NEW DELHI: A sensational report has emerged that alleged Chinese hackers had been obtaining security camera footage from inside the African Union (AU) headquarters building in Ethiopia which is an indication of Beijing’s objectives in the resource rich continent.
“Beijing’s opportunities for eavesdropping in Africa are vast. Chinese companies—many of which are state-owned, all of which are legally obliged to cooperate with the Chinese Communist Party on intelligence matters—have built at least 186 government buildings in Africa, including presidential residences, ministries of foreign affairs, and parliament buildings. Huawei has built more than 70 percent of the continent’s 4G networks and at least fourteen intra-governmental ICT networks, including a data center in Zambia that houses the entirety of the government’s records,” according to a report titled ‘How China Has Been Using Huawei-Made Cameras to Spy on the African Union Headquarters’ published in the leading US magazine The National Interest.
“The report—now confirmed by two other media outlets—that broke the original story of the Chinese government’s AU spying demonstrates what Beijing can do with a structure one of its company builds. The AU’s compromised ICT system was also provided by Huawei, whose equipment is often swiss cheesed with security vulnerabilities that make them easily exploitable. Given Huawei’s links to China’s Ministry of State Security, it beggars belief that Beijing lacks anything less than an excellent idea of how to access those backdoors,” according to The National Interest.

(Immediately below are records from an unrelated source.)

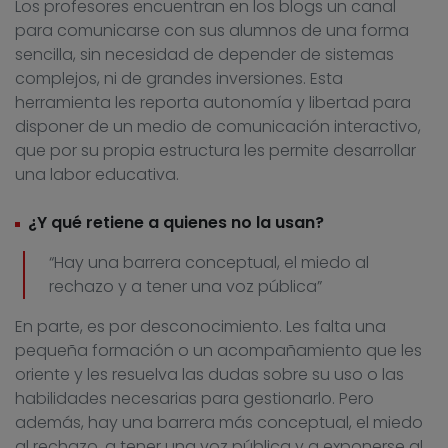
Los profesores encuentran en los blogs un canal
para comunicarse con sus alumnos de una forma
sencilla, sin necesidad de depender de sistemas
complejos, ni de grandes inversiones. Esta
herramienta les reporta autonomía y libertad para
disponer de un medio de comunicación interactivo,
que por su propia estructura les permite desarrollar
una labor educativa.
¿Y qué retiene a quienes no la usan?
“Hay una barrera conceptual, el miedo al
rechazo y a tener una voz pública”
En parte, es por desconocimiento. Les falta una
pequeña formación o un acompañamiento que les
oriente y les resuelva las dudas sobre su uso o las
habilidades necesarias para gestionarlo. Pero
además, hay una barrera más conceptual, el miedo
al rechazo, a tener una voz pública y a exponerse al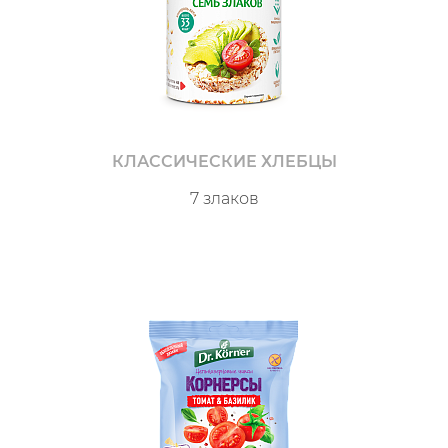
КЛАССИЧЕСКИЕ ХЛЕБЦЫ
7 злаков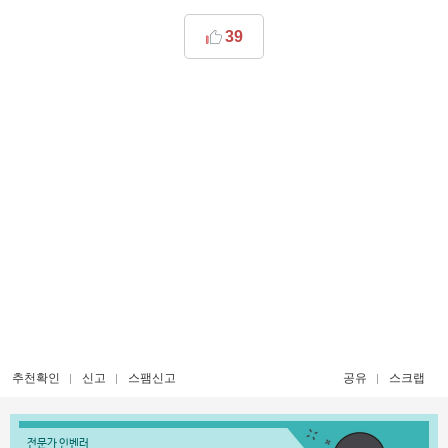
39
추천확인
신고
스팸신고
공유
스크랩
전문가 인벤러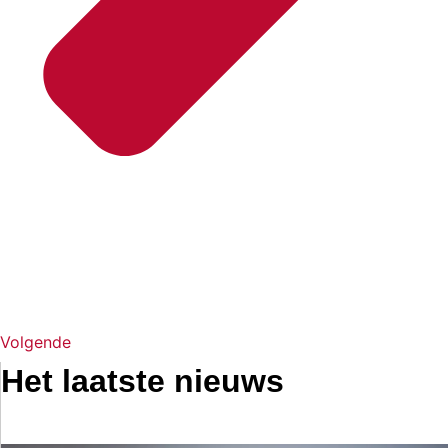
Volgende
Het laatste nieuws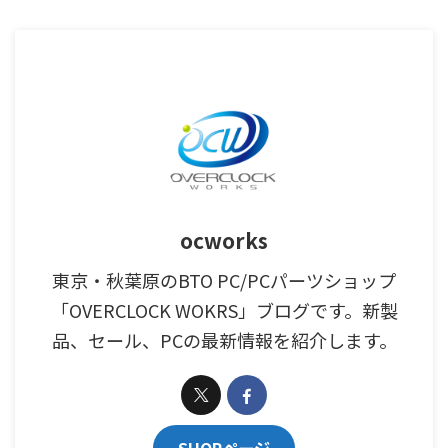
ocworks
東京・秋葉原のBTO PC/PCパーツショップ
「OVERCLOCK WOKRS」ブログです。新製
品、セール、PCの最新情報を紹介します。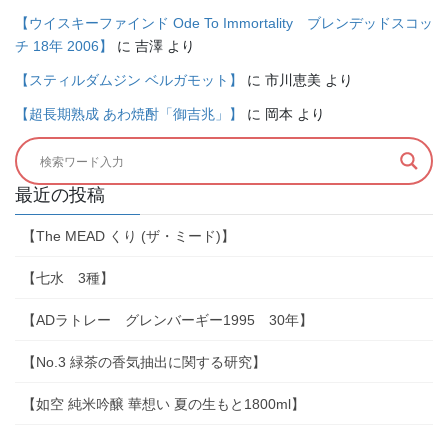
【ウイスキーファインド Ode To Immortality ブレンデッドスコッ
チ 18年 2006】
に
吉澤
より
【スティルダムジン ベルガモット】
に
市川恵美
より
【超長期熟成 あわ焼酎「御吉兆」】
に
岡本
より
最近の投稿
【The MEAD くり (ザ・ミード)】
【七水 3種】
【ADラトレー グレンバーギー1995 30年】
【No.3 緑茶の香気抽出に関する研究】
【如空 純米吟醸 華想い 夏の生もと1800ml】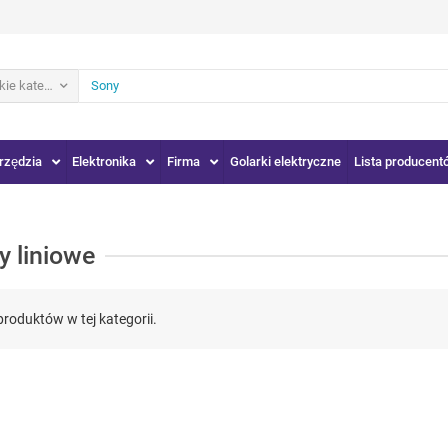
ie kategorie
rzędzia
Elektronika
Firma
Golarki elektryczne
Lista producent
y liniowe
produktów w tej kategorii.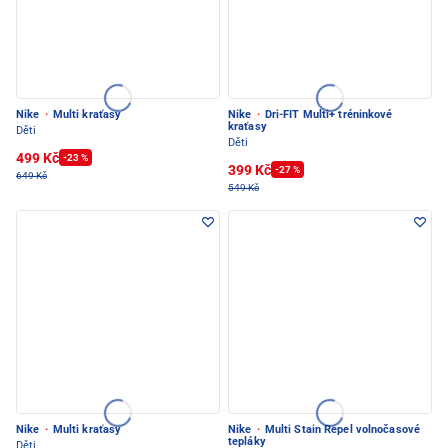
Nike
·
Multi kraťasy
Nike
·
Dri-FIT Multi+ tréninkové
kraťasy
Děti
Děti
499 Kč
-23 %
399 Kč
-27 %
649 Kč
549 Kč
Nike
·
Multi kraťasy
Nike
·
Multi Stain Repel volnočasové
tepláky
Děti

Beijing has many reasons to take advantage of the spying opportunities its companies’ activities in Africa provides. It can eavesdrop on the sensitive conversations they have with their non-African counterparts, and the Chinese government might be able to gather useful economic information it can pass to its many companies operating on the continent, the report alleged.
Many of their countries face a massive infrastructure gap, and Beijing is often happy to open its wallet for infrastructure projects. Affordable Chinese products, especially tech such as smartphones, are popular on the continent as well, according to The National Interest report.
“Yet the Chinese government spends a lot of time and energy trying to influence African leaders to support Beijing’s agenda at a level beyond what simple concern for their countries’ national interests would prompt. These charm campaigns include everything from bribery to throwing up flashy infrastructure projects during election times to lavishing “no-strings-attached” aid on rulers to feed their patronage networks.”
The information that Beijing appears to be hoovering up daily is of obvious use for those kinds of influence operations. It could offer insights into an official’s habits, personality, and proclivities that would help Beijing effectively cajole or coerce him or her, the report noted.